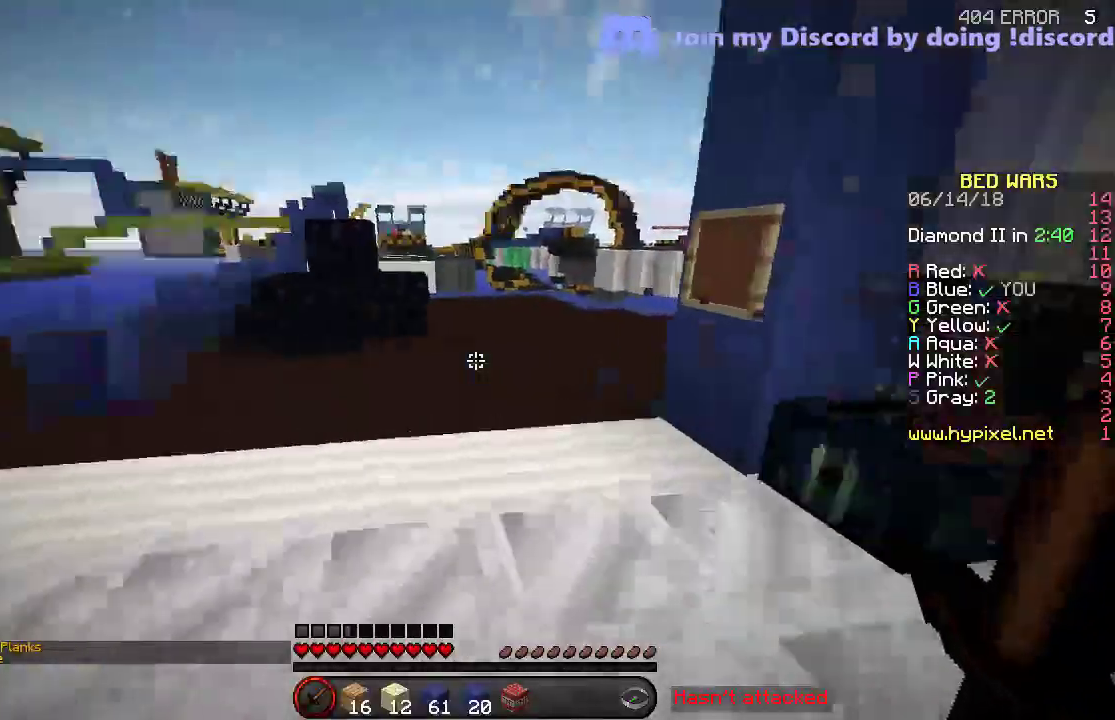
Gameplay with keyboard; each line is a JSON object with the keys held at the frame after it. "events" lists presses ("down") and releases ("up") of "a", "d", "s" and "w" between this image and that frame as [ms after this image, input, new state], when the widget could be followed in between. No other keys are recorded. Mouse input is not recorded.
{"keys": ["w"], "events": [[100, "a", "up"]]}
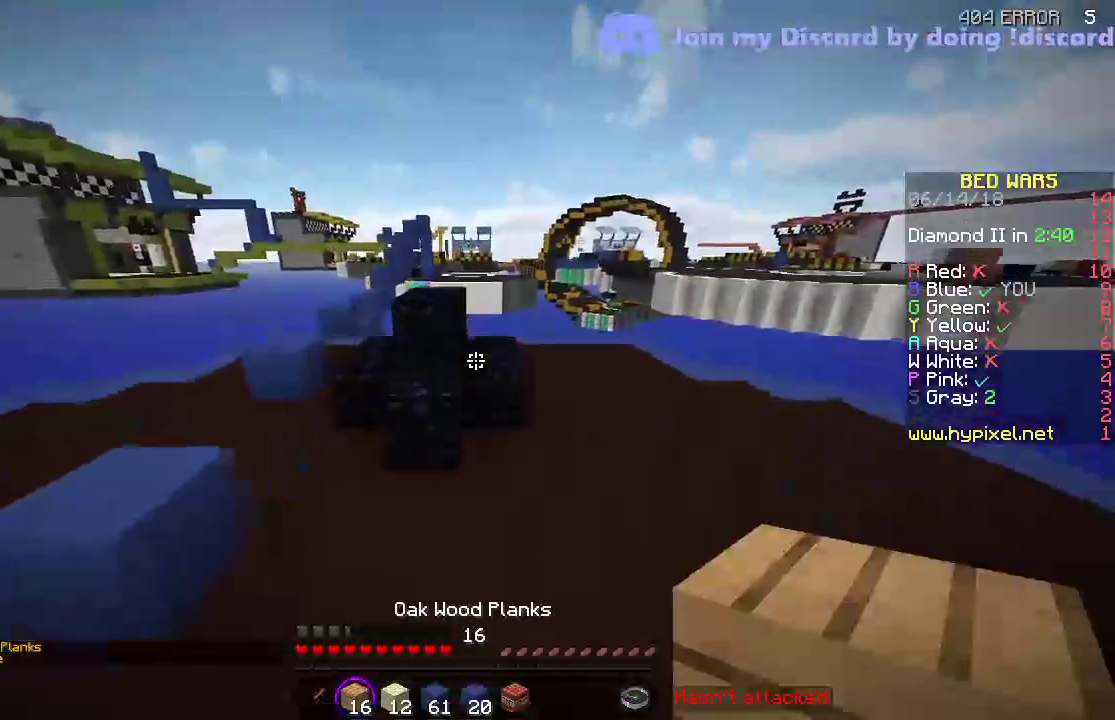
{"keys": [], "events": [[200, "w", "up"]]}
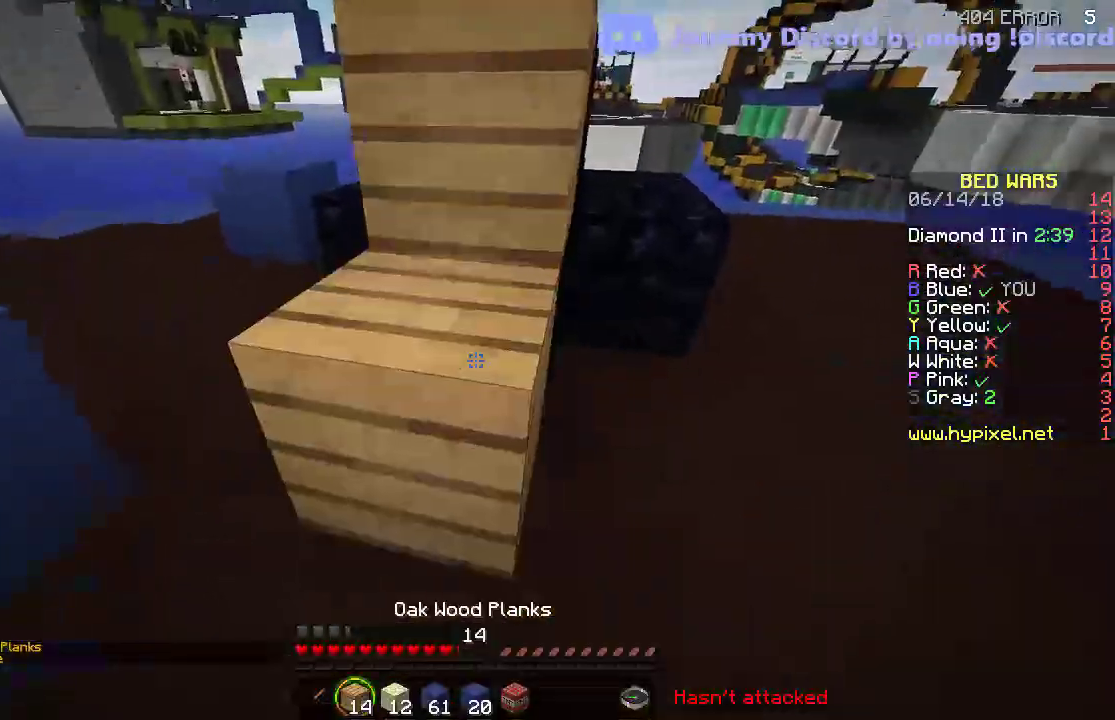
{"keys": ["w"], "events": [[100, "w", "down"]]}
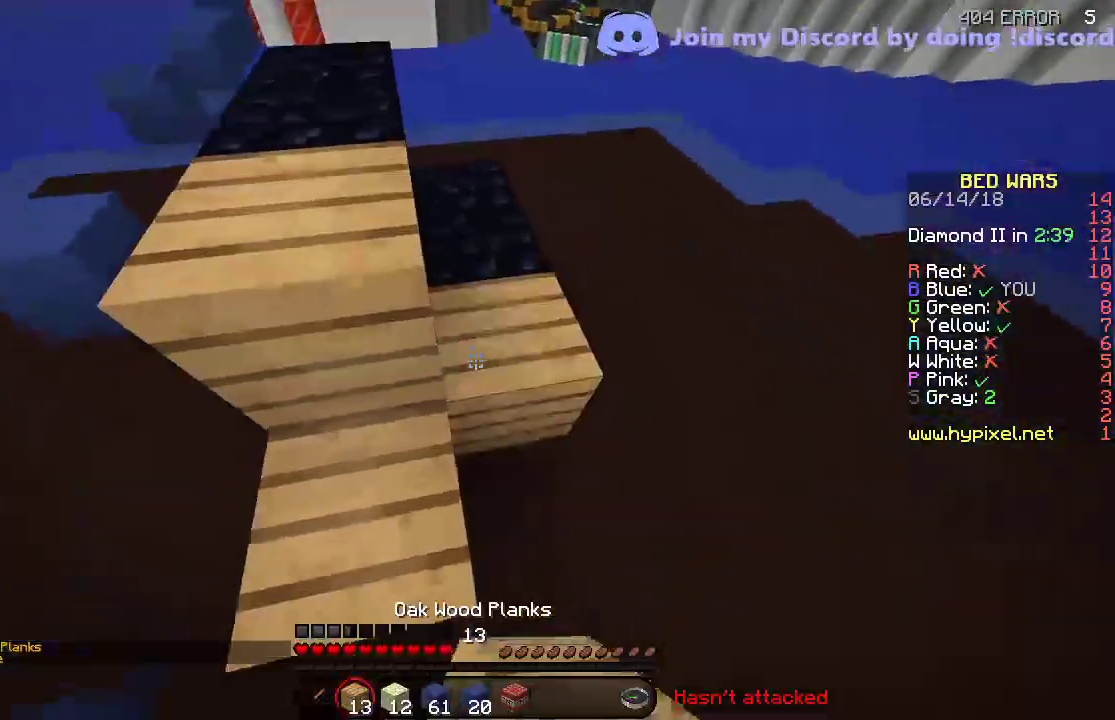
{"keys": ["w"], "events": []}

TASK DIRECTIONS. Within the entries, find all lines that contain "down" and copy each one.

EXERCISE RESPONSE.
Gameplay with keyboard; each line is a JSON object with the keys held at the frame after it. "events" lists presses ("down") and releases ("up") of "a", "d", "s" and "w" between this image and that frame as [ms after this image, input, new state], when the widget could be followed in between. No other keys are recorded. Mouse input is not recorded.
{"keys": ["w"], "events": [[100, "w", "down"]]}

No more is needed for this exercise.